##### Input data #####

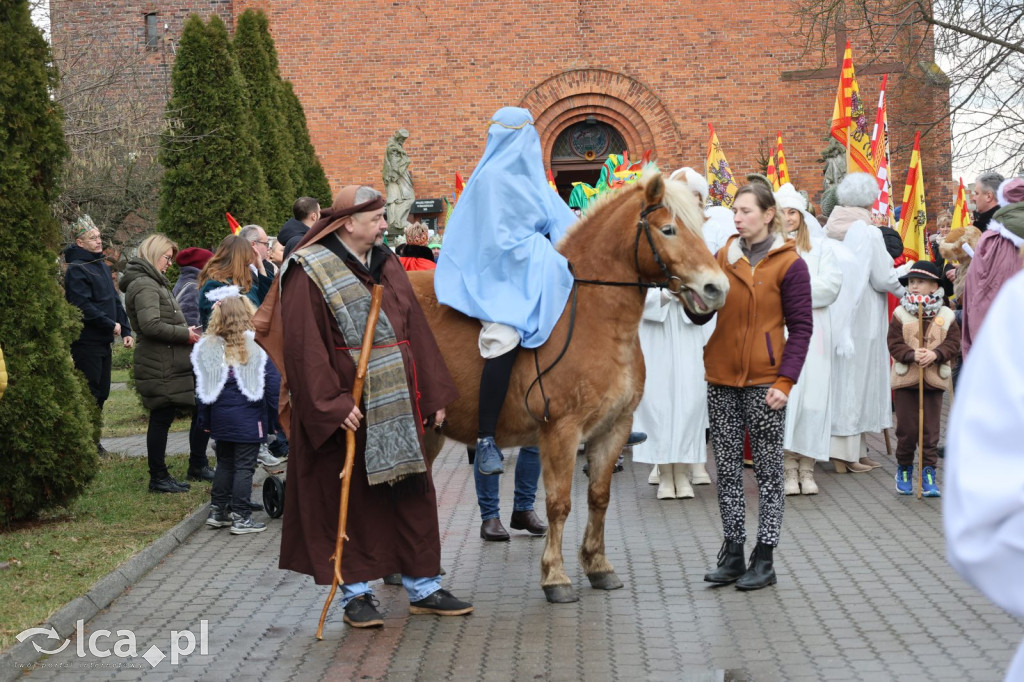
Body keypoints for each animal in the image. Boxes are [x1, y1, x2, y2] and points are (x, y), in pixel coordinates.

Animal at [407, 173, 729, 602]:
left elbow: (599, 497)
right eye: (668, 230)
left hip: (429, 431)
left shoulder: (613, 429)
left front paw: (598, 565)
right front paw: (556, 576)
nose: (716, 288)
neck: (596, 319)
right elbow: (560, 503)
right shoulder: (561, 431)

#####
##### Input data #####

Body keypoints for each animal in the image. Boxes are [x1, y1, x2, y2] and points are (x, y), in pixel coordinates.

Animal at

#####

Directions —
Within the listing above, the range opens at the line with "left shoulder: (613, 429)" and closes at the line with "right shoulder: (561, 431)". Reproduce exactly the lines of that range, including both ends.

Exercise output —
left shoulder: (613, 429)
left front paw: (598, 565)
right front paw: (556, 576)
nose: (716, 288)
neck: (596, 319)
right elbow: (560, 503)
right shoulder: (561, 431)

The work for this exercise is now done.